Je hebt daar 6 shuko's en 3x 16A.....
Waarom niet nog een extra setje automaten zodat je meteen 6x 16A hebt?

Groeten Joost

----------


## reflection

had idd ook gekund,  maar dan word de blinder een beetje groot

----------


## Rudy Vorstenbosch

Hoe kom je aan het woord blinder voor dit toestel?!

----------


## neeltje

effe een vraagje, als je ledjes wil inbouwen om te zien of alledrie kanalen stroom krijgen, hoe moet je die dan schakelen??

----------


## Gast1401081

met een weerstand van de fase naar de nul, en alleen als je er verstand van hebt...

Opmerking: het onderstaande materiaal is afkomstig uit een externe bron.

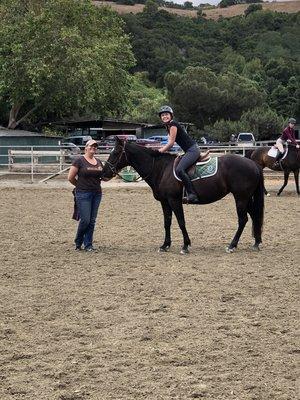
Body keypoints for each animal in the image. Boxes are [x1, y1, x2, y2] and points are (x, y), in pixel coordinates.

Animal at [102, 138, 264, 253]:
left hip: (241, 198)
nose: (104, 173)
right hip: (246, 198)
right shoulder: (165, 202)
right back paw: (256, 243)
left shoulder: (174, 200)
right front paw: (165, 245)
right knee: (255, 216)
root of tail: (253, 164)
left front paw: (185, 245)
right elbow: (167, 222)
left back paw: (232, 245)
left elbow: (181, 222)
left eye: (115, 153)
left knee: (243, 220)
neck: (161, 169)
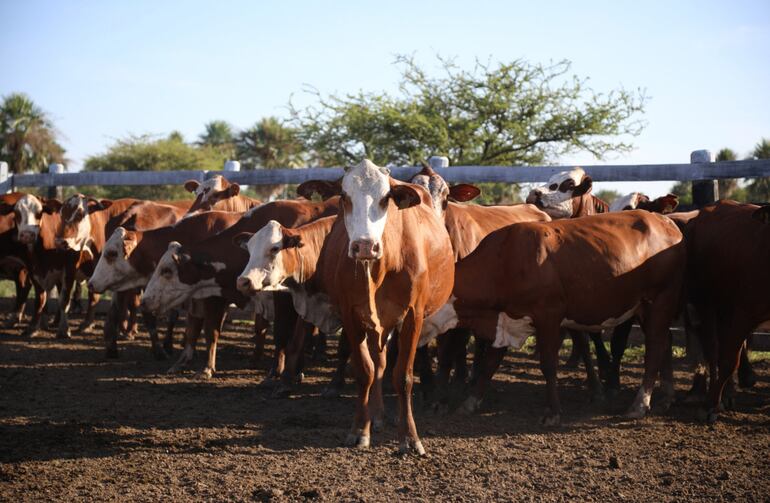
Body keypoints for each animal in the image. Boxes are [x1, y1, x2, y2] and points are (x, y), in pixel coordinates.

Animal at [420, 210, 684, 426]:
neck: (505, 260)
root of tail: (665, 222)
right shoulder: (507, 321)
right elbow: (489, 365)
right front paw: (469, 403)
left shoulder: (548, 316)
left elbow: (548, 364)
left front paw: (553, 412)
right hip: (645, 308)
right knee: (664, 342)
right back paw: (665, 397)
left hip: (660, 300)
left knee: (654, 347)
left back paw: (639, 404)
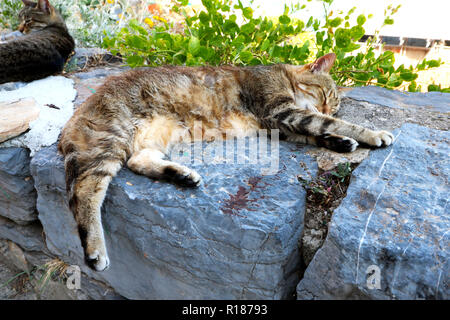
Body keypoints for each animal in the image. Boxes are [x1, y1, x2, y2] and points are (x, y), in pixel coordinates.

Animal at [59, 52, 394, 270]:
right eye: (325, 95)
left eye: (333, 103)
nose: (327, 106)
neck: (283, 76)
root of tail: (73, 119)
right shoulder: (282, 113)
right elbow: (330, 124)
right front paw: (372, 133)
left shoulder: (281, 126)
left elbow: (321, 131)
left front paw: (340, 141)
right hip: (110, 143)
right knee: (86, 193)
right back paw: (94, 249)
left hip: (153, 137)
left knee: (138, 162)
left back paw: (181, 175)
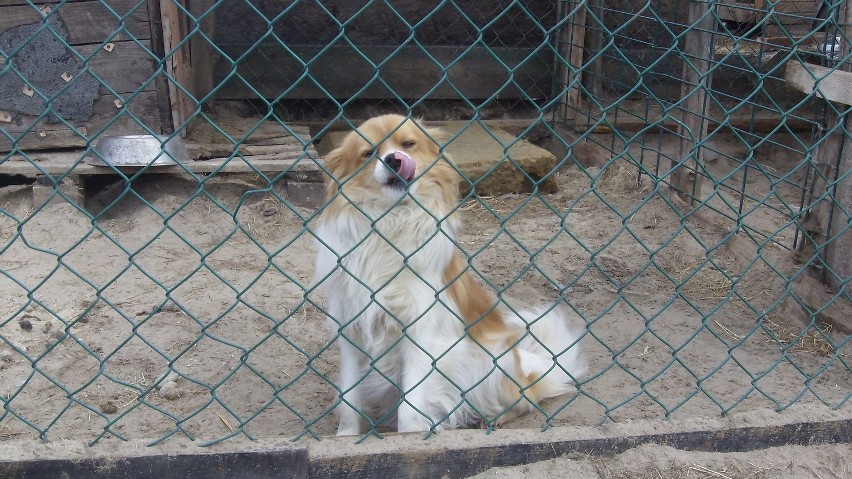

( ike bedoel : mensen die een fase een kanaaal noemen heb ik niet graag in de werkplaats..)

----------


## techniekmoderator

Alle reacties met sugesties over eventuele naamgeving verwijderdt.
Reflection,kun jij ons laten weten waarom er gekozen is voor "KRACHTBLINDERTJE"?

----------


## rinus bakker

> citaat:_Geplaatst door Showtechniek_
> 
> Hoe kom je aan het woord blinder voor dit toestel?!



Hallo Rudy,
je maait het gras voor mijn voeten weg.
Dit noemen we toch geen "Blinder".
'Blinders' zijn (groepen van) armaturen of spots die vol het publiek inknallen dat daardoor verblind wordt .. 
Bedoeld als een soort van religieuze analogie,
waarbij de artiest de uitstraling van (tijdelijke) ***heid via technische middelen probeert te forceren.  
Leuk gebouwd, als de details ook af zijn - hier en daar een aardlek, maar gezien de naamgeving ben ik beniewd naar de funktie.
Een alternatief voor een BO "button" gaat me wel wat ver.
Als dit een stroomverdeelkast is en we moeten zo nodig in het Engels:
"Mains distro", "Power distro box" 
of als je wat anders wilt:   400&gt;230V=Nimbus2003!
Maar 'blinder' hiervoor is weer een rare vorm van vaktaal-vervuiling.
Dat is taal-prutserij!
Hoeveel schelpen en spiegeltjes heeft die "rood-in/varkensneus-uit"  eigenlijk gekost?

----------


## reflection

Nouw, wij noemen dat blinder, kam het ook krachtverdeler of krachtblok noemen.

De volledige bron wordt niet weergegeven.